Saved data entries
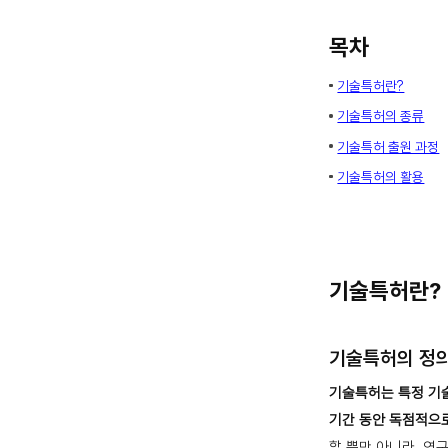
목차
기술특허란?
기술특허의 종류
기술특허 출원 과정
기술특허의 활용
기술특허란?
기술특허의 정
기술특허는 특정 기
기간 동안 독점적으로
할 뿐만 아니라, 연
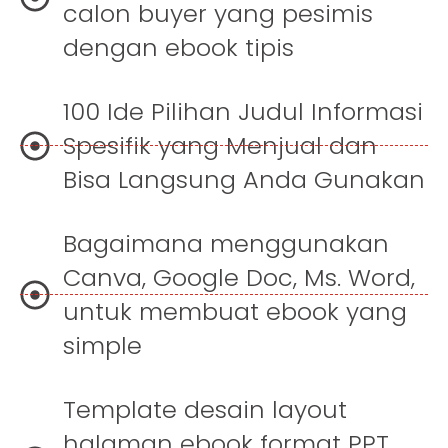
calon buyer yang pesimis
dengan ebook tipis
100 Ide Pilihan Judul Informasi
Spesifik yang Menjual dan
Bisa Langsung Anda Gunakan
Bagaimana menggunakan
Canva, Google Doc, Ms. Word,
untuk membuat ebook yang
simple
Template desain layout
halaman ebook format PPT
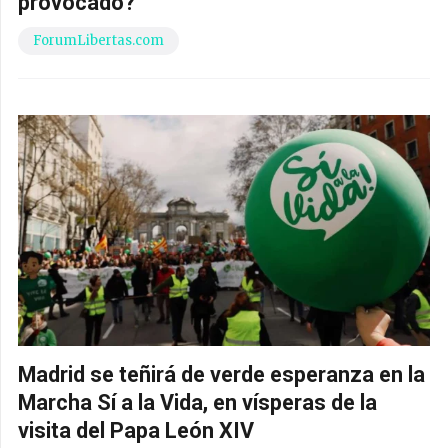
provocado?
ForumLibertas.com
Madrid se teñirá de verde esperanza en la
Marcha Sí a la Vida, en vísperas de la
visita del Papa León XIV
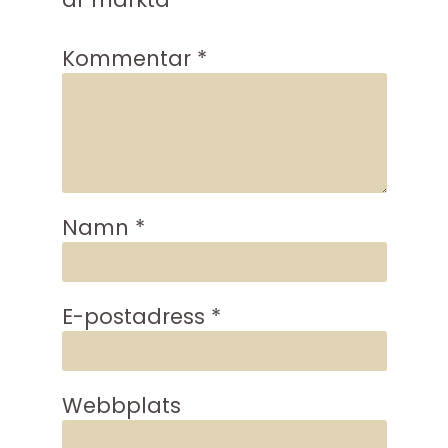
Kommentar
*
Namn
*
E-postadress
*
Webbplats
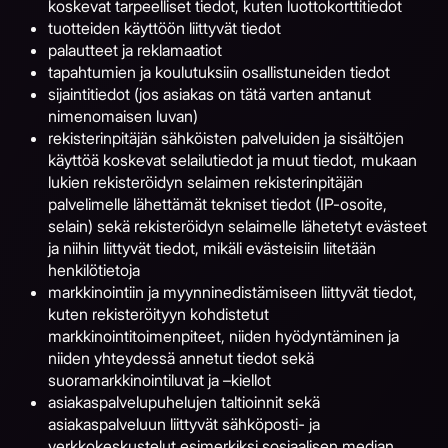
koskevat tarpeelliset tiedot, kuten luottokorttitiedot
tuotteiden käyttöön liittyvät tiedot
palautteet ja reklamaatiot
tapahtumien ja koulutuksiin osallistuneiden tiedot
sijaintitiedot (jos asiakas on tätä varten antanut
nimenomaisen luvan)
rekisterinpitäjän sähköisten palveluiden ja sisältöjen
käyttöä koskevat selailutiedot ja muut tiedot, mukaan
lukien rekisteröidyn selaimen rekisterinpitäjän
palvelimelle lähettämät tekniset tiedot (IP-osoite,
selain) sekä rekisteröidyn selaimelle lähetetyt evästeet
ja niihin liittyvät tiedot, mikäli evästeisiin liitetään
henkilötietoja
markkinointiin ja myynninedistämiseen liittyvät tiedot,
kuten rekisteröityyn kohdistetut
markkinointitoimenpiteet, niiden hyödyntäminen ja
niiden yhteydessä annetut tiedot sekä
suoramarkkinointiluvat ja –kiellot
asiakaspalvelupuhelujen taltioinnit sekä
asiakaspalveluun liittyvät sähköposti- ja
verkkokeskustelut esimerkiksi sosiaalisen median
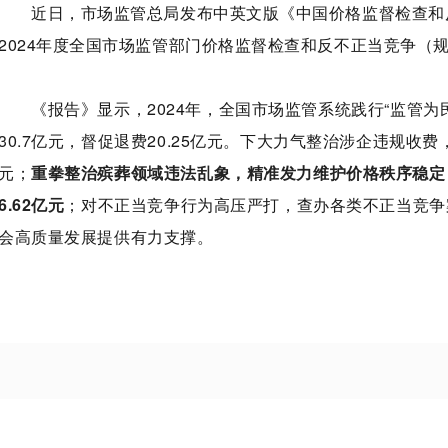
近日，市场监管总局发布中英文版《中国价格监督检查和
2024年度全国市场监管部门价格监督检查和反不正当竞争（
《报告》显示，2024年，全国市场监管系统践行“监管为
30.7亿元，督促退费20.25亿元。下大力气整治涉企违规收费
元；
重拳整治殡葬领域违法乱象，精准发力维护价格秩序稳定，全
6.62亿元
；对不正当竞争行为高压严打，查办各类不正当竞争案
会高质量发展提供有力支撑。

__What this task involves__
Return every line above that contains the string "liittyvät". Uppercase and lowercase count as different.

__Task output__
tuotteiden käyttöön liittyvät tiedot
ja niihin liittyvät tiedot, mikäli evästeisiin liitetään
markkinointiin ja myynninedistämiseen liittyvät tiedot,
asiakaspalveluun liittyvät sähköposti- ja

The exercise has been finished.